___ Material for the task ___

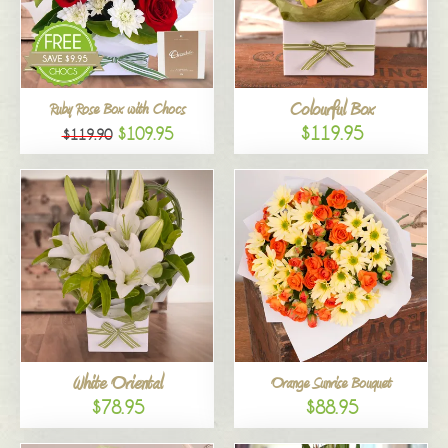
Colourful Box
Ruby Rose Box with Chocs
$119.95
$109.95
$119.90
White Oriental
Orange Sunrise Bouquet
$78.95
$88.95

___

Could you set down every entry above exactly as it stands, with no images?

Colourful Box
Ruby Rose Box with Chocs
$119.95
$109.95
$119.90
White Oriental
Orange Sunrise Bouquet
$78.95
$88.95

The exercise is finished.